Furcas comments on Strong moral realism, meta-ethics and pseudo-questions. - Less Wrong

18 [deleted] 31 January 2010 08:20PM

You are viewing a comment permalink. View the original post to see all comments and the full post content.

Comments (172)

You are viewing a single comment's thread. Show more comments above.

Comment author: Furcas 01 February 2010 12:05:39AM *  4 points [-]

I understand and agree with your point that the long list of terminal values that most humans share aren't the 'right' ones because they're values that humans have. If Omega altered the brain of every human so that we had completely different values, 'morality' wouldn't change.

Therefore, to be perfectly precise, byrnema would have to edit her comment to substitute the long list of values that humans happen to share for the word 'human', and the long list of values that Babyeaters happen to share for the word 'babyeating'.

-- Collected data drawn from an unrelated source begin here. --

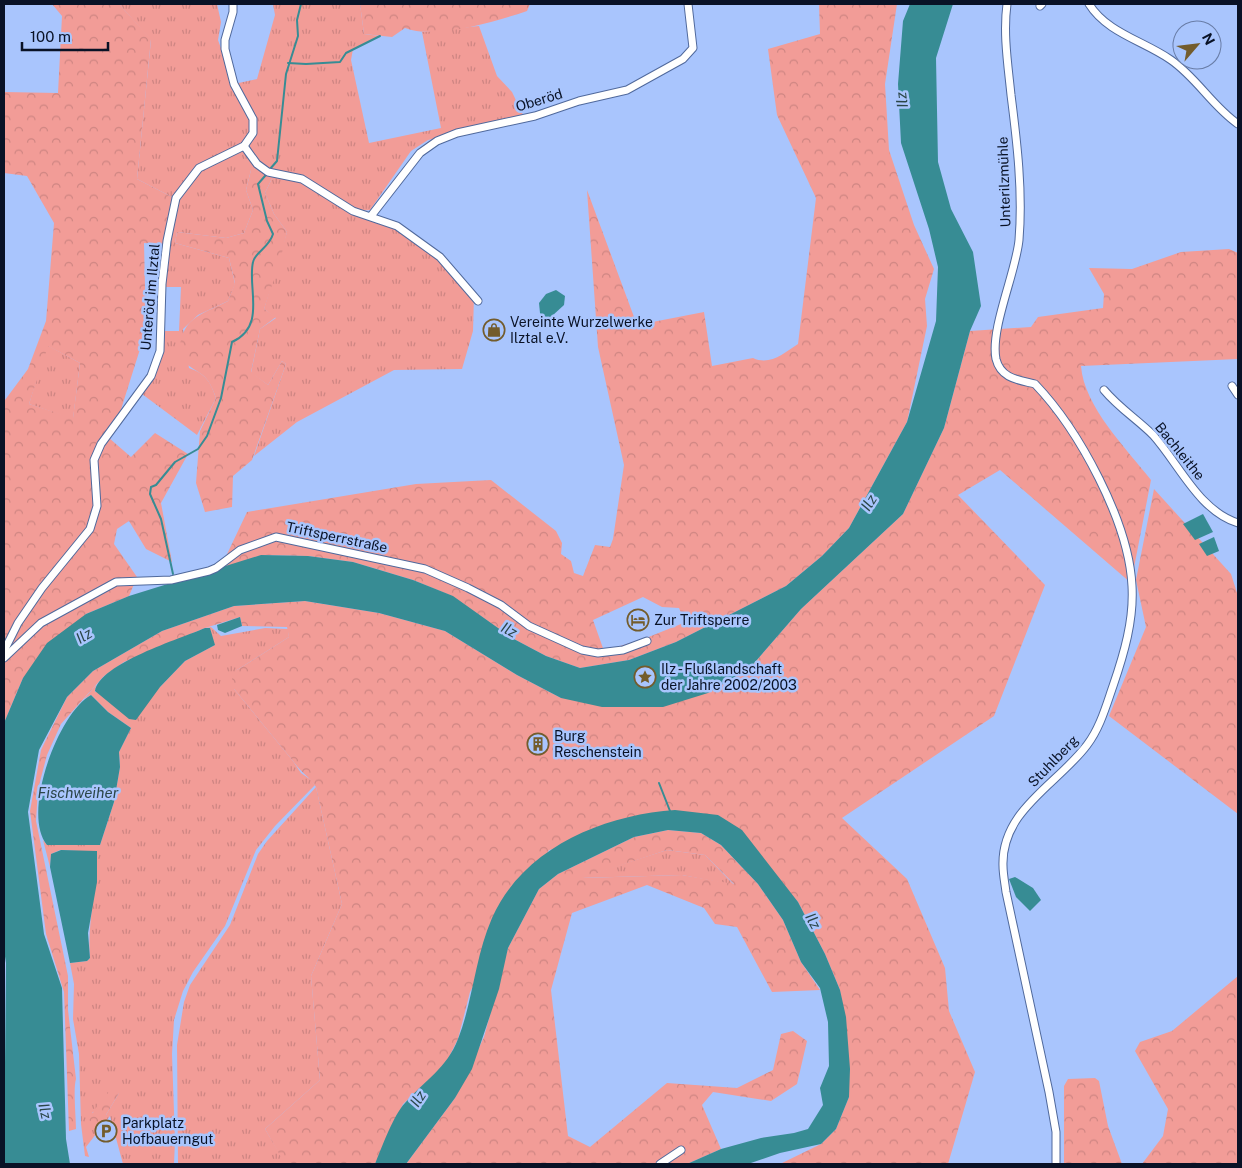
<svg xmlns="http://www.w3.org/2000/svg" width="1242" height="1168" font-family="'Public Sans',sans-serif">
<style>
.grass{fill:url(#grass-tufts);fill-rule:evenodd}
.forest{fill:url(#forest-crowns);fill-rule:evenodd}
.water{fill:#378c94}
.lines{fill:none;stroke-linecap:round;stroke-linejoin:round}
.stream{stroke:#378c94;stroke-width:2}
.minor-casing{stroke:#50699c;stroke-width:9}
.minor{stroke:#fff;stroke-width:7}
.labels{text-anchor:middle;stroke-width:5;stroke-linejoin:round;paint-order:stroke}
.street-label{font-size:14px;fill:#091226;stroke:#a9c5fd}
.poi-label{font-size:14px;fill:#091226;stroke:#a9c5fd;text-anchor:start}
.water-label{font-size:15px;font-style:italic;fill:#2b4648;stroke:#a9c5fd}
</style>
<defs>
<pattern id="grass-tufts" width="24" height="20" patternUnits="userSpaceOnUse" patternTransform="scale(1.25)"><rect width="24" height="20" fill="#f29c97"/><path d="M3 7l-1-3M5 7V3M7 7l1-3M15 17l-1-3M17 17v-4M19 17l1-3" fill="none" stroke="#ce8582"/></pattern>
<pattern id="forest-crowns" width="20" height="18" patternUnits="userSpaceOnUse" patternTransform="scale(1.25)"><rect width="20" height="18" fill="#f29c97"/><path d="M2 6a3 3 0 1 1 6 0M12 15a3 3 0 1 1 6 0" fill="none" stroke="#ce8582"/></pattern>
</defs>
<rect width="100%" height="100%" fill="#a9c5fd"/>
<!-- grass -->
<g class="grass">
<path d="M119 4H217L221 22 218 40 234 84 257 79 275 15 273 4H360L364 34 380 36 353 49 351 60 369 143 441 128 422 32 479 26 497 76 512 92 525 119 428 140 411 151 370 210 355 211 397 226 440 257 474 296 473 331 462 369 394 370 297 422 254 456 286 364 282 361 268 385 251 373 260 329 276 318 264 309 287 232 274 214 265 193 274 174 251 170 246 190 253 210 244 233 226 238 177 232 175 243 229 258 235 284 228 301 198 315 183 329 189 368C206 374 210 381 216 398L197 435 142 394 151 376 161 331H179L181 287H164L174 198 137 179 151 40Z"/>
<path d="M47 345 80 363 73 419 29 404Z"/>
<path d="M211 627 221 636 265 628 288 629 289 637 237 670 234 689 293 761 301 773 311 780 315 785 275 826 256 850 225 926 193 972 183 991 174 1020 172 1054 175 1141 174 1164H123L110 1116 86 1147 89 1157 85 1156 81 1124 79 1054 73 1019 74 984 70 963 87 961 90 958C87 921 97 889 97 852L60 850 51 854 50 867 43 840 47 845H100L114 802 120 767 119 752 131 728 108 712 91 695 84 699 96 685 95 692 160 687 185 661 215 645 205 628ZM119 1093 106 1115 92 1113Z"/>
<path d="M316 787 342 904 311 976 320 1080 265 1129 286 1164H178L177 1045 184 1002 190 985 230 925 258 854 267 841Z"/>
<path d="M667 850 705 855 734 885 682 875 579 878Z"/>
</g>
<!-- forest -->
<g class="forest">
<path d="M52 4H119L151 39 137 179 174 198 165 245 144 243 146 330 118 419 109 438 131 457 155 433 188 454 161 503 172 562 146 549 129 521 117 529 114 544 137 577 129 596 86 614 23 678 4 723V399L5 400 28 369 46 321 54 223 27 176 4 173V92L58 93 62 16ZM48 346 80 363 73 418 29 404Z"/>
<path d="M360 4H530L527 11C497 21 435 40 405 28L392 37 364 34Z"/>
<path d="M819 4H897L885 84 889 150 914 225 934 269 925 299 927 326 907 422 849 528 822 556 786 586 676 642 629 660 580 668 546 656 512 638 452 596 413 580 353 562 308 556 262 555 220 569 247 512 416 484 491 480 556 531 562 543 561 554 571 561 574 573 583 576 595 545 610 547 613 539 624 465 598 347 587 190 637 325 704 312 712 366 753 358C770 366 784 353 798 344L816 198 777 115 768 49 820 34ZM643 597 662 607 679 608 684 620 681 624 646 638 604 651 593 620Z"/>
<path d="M257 164 274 174 265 193 274 214 287 232 280 261 264 309 276 317 260 329 251 372 268 385 282 361 286 364 252 460 233 476 232 507 205 512 196 483 200 431 216 398C206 368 197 376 179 357 180 318 198 316 228 301L235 283 229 258 175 243 177 232 226 238 244 233 253 210 246 190 251 170Z"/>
<path d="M1229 249 1238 253V359L1081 366C1084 407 1127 449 1151 480L1131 583 1000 470 958 495 1045 585 994 716 842 818 907 879 945 968 949 1011 975 1072 948 1164H780L821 1144 836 1129 849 1097 840 990 825 954 798 902 718 815 549 850 470 992 458 1039 445 1065 403 1104 375 1164H285L265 1129 320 1080 311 976 342 904 316 787C309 776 301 773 293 761L234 689 232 678 237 670 289 637 287 627 242 626 240 617 205 628 124 662 104 676 61 724 47 755 38 789 36 821 68 976V1010L76 1079C73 1089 76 1117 76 1129L69 1131 64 992 46 934 30 811 41 750 67 697 93 671 162 631 234 606 305 601 379 613 445 631 517 675 561 698 750 668 801 609 903 514 944 428 970 331 1031 327 1038 317 1103 308 1104 294 1089 268 1132 269 1181 252Z"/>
<path d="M1154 489 1231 574 1238 596V814L1109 716 1146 627 1136 580Z"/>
<path d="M668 830 701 833 721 845 758 884 783 920 801 962 820 990 772 992 737 927 715 924 704 908 647 885 572 913 551 990 568 1136 590 1147 667 1083 737 1088 773 1070 781 1034 793 1031 807 1041 797 1084 771 1101 713 1092 702 1105 721 1149 687 1164H406L455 1098 484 1037 508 948 539 889 558 874 634 837ZM667 850 705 855 734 884 682 875 582 878Z"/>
<path d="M1238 976V1164H1142L1163 1136 1168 1109 1135 1051 1140 1042 1172 1031Z"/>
<path d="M1095 1078 1099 1081 1108 1126 1122 1164H1064V1086L1068 1079Z"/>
<path d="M117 1085 119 1093 106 1115 96 1125 89 1120C94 1109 106 1093 117 1085Z"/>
</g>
<!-- water -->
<g class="water">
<path d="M910 4H953L936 58 938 162 951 209 973 252 981 306 970 331 944 428 903 514 801 609 750 668 708 693 663 707H602L561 698 517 675 445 631 379 613 305 601 234 606 162 631 93 671 67 697 39 750 28 812 44 934 62 988 66 1139 70 1164H4L6 963 4 950V723L23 678 47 643 86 614 129 596 261 555 308 556 353 562 413 580 453 596 512 638 546 656 580 668 629 660 676 642 786 586 822 556 849 528 907 422 936 321 938 267 929 229 901 143 898 84 903 21Z"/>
<path d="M556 290 565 296 564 305 552 316 545 319 540 313 539 303 546 294Z"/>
<path d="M1203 514 1213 532 1195 540 1183 524Z"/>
<path d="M1214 537 1219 551 1207 556 1199 544Z"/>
<path d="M240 617 242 626 225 633 218 630 217 625Z"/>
<path d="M205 628H210L215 645 185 661 160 687 136 720 129 719 95 691C100 663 180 639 205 628Z"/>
<path d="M91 695 108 712 131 728 119 752 120 767 114 802 100 845H47C21 814 58 713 91 695Z"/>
<path d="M675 810 718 815 742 830 798 902 825 954 840 990 846 1017 850 1069 849 1097 836 1129 821 1144 780 1153 748 1164H687L721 1149 761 1138 794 1133 808 1129 823 1105 820 1088 829 1066 828 1022 820 988 801 962 783 920 758 884 721 845 701 833 668 830 634 837 558 874 539 889 508 948 499 989 472 1069 455 1098 406 1164H375C381 1149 394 1114 405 1103 424 1081 447 1068 458 1039 473 1001 475 957 492 918 523 848 603 815 675 810Z"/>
<path d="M61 850 97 851V882L88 933 90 958 87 961 70 963 50 867 51 854Z"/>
<path d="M1015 877 1033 888 1041 900 1030 911 1016 897 1009 879Z"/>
</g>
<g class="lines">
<!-- stream -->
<g class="stream">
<path d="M288 63 306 64 340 62 346 53 380 36"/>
<path d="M270 169 277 161 286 74 298 36 297 20 301 4"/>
<path d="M173 574 161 519 150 494 151 487 156 485 175 462 198 449 207 436 221 398 232 342C267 326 247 288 253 262 255 252 269 248 273 234L267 221 258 184 265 176"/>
<path d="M659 783 670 811"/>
</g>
<!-- minor casing -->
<g class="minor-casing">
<g id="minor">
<path d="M1007 4C1003 34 1008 65 1011 95 1017 142 1023 192 1019 240 1016 272 990 329 996 359 1001 379 1019 380 1035 384 1079 430 1129 522 1132 586 1134 620 1124 654 1113 686 1106 706 1100 728 1087 745 1058 784 1001 810 1003 866 1003 874 1005 884 1006 892L1049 1092 1056 1132V1164"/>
<path d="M1089 4C1107 33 1144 41 1171 60 1197 78 1212 106 1238 124"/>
<path d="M1040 6 1042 4"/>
<path d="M244 146 257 164 268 172 302 179 353 211 397 226 440 257 478 301"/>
<path d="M371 216 420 153 437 141 457 133 535 116 579 101 627 90 683 59 693 48 688 4"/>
<path d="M1232 386 1238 395"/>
<path d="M1104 390C1119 408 1137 419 1153 435 1179 464 1199 511 1238 523"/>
<path d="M4 651 18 623 42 588 90 529 97 506 94 460 101 444 151 376 156 362 160 351 162 284 167 241 176 198 199 168 244 146 253 133V119L234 84 225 49V40L233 12V4"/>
<path d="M4 658 41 623 116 582 171 580 209 571 216 568 240 550 276 537 425 569 468 588 501 605 529 626 582 650 598 653 623 650 647 641"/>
<path d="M660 1164 681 1150"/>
</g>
</g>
<!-- minor -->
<use href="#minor" class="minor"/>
</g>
<!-- icons -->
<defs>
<g id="shop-ring" transform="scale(1.125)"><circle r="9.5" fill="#a9c5fd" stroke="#735c2c" stroke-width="1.5"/><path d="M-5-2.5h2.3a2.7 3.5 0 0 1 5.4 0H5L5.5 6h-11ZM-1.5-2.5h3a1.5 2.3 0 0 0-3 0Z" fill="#735c2c"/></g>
<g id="hotel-ring" transform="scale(1.125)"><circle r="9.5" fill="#a9c5fd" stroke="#735c2c" stroke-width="1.5"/><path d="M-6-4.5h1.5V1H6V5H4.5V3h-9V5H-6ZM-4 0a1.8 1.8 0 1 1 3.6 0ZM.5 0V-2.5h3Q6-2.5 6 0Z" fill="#735c2c"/></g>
<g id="sight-ring" transform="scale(1.125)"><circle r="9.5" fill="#a9c5fd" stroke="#735c2c" stroke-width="1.5"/><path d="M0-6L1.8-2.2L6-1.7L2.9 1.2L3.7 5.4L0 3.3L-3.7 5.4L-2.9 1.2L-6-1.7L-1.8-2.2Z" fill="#735c2c"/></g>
<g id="building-ring" transform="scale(1.125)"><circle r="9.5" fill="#a9c5fd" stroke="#735c2c" stroke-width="1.5"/><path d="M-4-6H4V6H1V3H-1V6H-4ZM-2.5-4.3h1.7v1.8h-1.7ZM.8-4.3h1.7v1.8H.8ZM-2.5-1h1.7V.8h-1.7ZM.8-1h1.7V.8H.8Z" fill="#735c2c"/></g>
<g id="parking-ring" transform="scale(1.125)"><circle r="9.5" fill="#a9c5fd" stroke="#735c2c" stroke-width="1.5"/><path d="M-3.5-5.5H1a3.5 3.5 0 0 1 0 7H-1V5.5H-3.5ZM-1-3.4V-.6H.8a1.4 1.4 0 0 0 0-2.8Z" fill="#735c2c"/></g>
</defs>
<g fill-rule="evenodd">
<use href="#shop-ring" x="494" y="330"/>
<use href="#hotel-ring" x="638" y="620"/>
<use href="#sight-ring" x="645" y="677"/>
<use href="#building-ring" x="538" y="744"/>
<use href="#parking-ring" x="106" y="1131"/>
</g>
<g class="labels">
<!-- street labels -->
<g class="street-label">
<text transform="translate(539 100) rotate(-17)" y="5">Oberöd</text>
<text transform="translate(1004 182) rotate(-92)" y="5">Unterilzmühle</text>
<text transform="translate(150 297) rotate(-85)" y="5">Unteröd im Ilztal</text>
<text transform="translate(1180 451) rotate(51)" y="5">Bachleithe</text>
<text transform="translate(337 537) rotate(12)" y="5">Triftsperrstraße</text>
<text transform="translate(1053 761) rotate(-46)" y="5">Stuhlberg</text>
</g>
<!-- poi labels -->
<g class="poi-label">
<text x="510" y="327">Vereinte Wurzelwerke<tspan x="510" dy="16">Ilztal e.V.</tspan></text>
<text x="654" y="625">Zur Triftsperre</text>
<text x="661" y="674">Ilz - Flußlandschaft<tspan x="661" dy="16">der Jahre 2002/2003</tspan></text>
<text x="554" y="741">Burg<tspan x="554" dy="16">Reschenstein</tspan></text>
<text x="122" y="1128">Parkplatz<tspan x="122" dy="16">Hofbauerngut</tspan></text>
</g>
<!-- water labels -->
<g class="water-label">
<text transform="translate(902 100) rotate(-97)" y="5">Ilz</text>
<text transform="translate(869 503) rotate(-58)" y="5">Ilz</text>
<text transform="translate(509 630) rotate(28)" y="5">Ilz</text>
<text transform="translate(84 636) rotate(-30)" y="5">Ilz</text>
<text x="78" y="798">Fischweiher</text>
<text transform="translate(813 921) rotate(61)" y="5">Ilz</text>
<text transform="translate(418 1099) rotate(-57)" y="5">Ilz</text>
<text transform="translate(45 1111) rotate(77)" y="5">Ilz</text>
</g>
</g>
<!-- border -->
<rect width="1242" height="1168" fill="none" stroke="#091226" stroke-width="10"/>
<!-- north arrow -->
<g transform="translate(1197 45) rotate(62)"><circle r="24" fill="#a9c5fd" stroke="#697da7"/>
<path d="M0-4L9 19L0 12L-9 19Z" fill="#735c2c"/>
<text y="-8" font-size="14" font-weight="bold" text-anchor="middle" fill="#091226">N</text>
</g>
<!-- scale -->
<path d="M22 42v8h86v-8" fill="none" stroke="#091226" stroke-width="2.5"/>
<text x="30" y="42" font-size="15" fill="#091226" stroke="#a9c5fd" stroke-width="4" paint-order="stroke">100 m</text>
</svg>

So yeah, I get why someone who doesn't want to create this kind of confusion in his interlocutors would avoid saying "human-right" and "human-moral". The problem is that you're creating another kind of confusion.

Comment author: byrnema 01 February 2010 12:37:40AM 1 point [-]

If Omega altered the brain of every human so that we had completely different values, 'morality' wouldn't change.

Is this because morality is reserved for a particular list - the list we currently have -- rather than a token for any list that could be had?

Comment author: Furcas 01 February 2010 12:49:32AM 2 points [-]

It's because [long list of terminal values that current humans happen to share]-morality is defined by the long list of terminal values that current humans happen to share. It's not defined by the list of terminal values that post-Omega humans would happen to have.

Is arithmetic "reserved for" a particular list of axioms or for a token for any list of axioms? Neither. Arithmetic is its axioms and all that can be computed from them.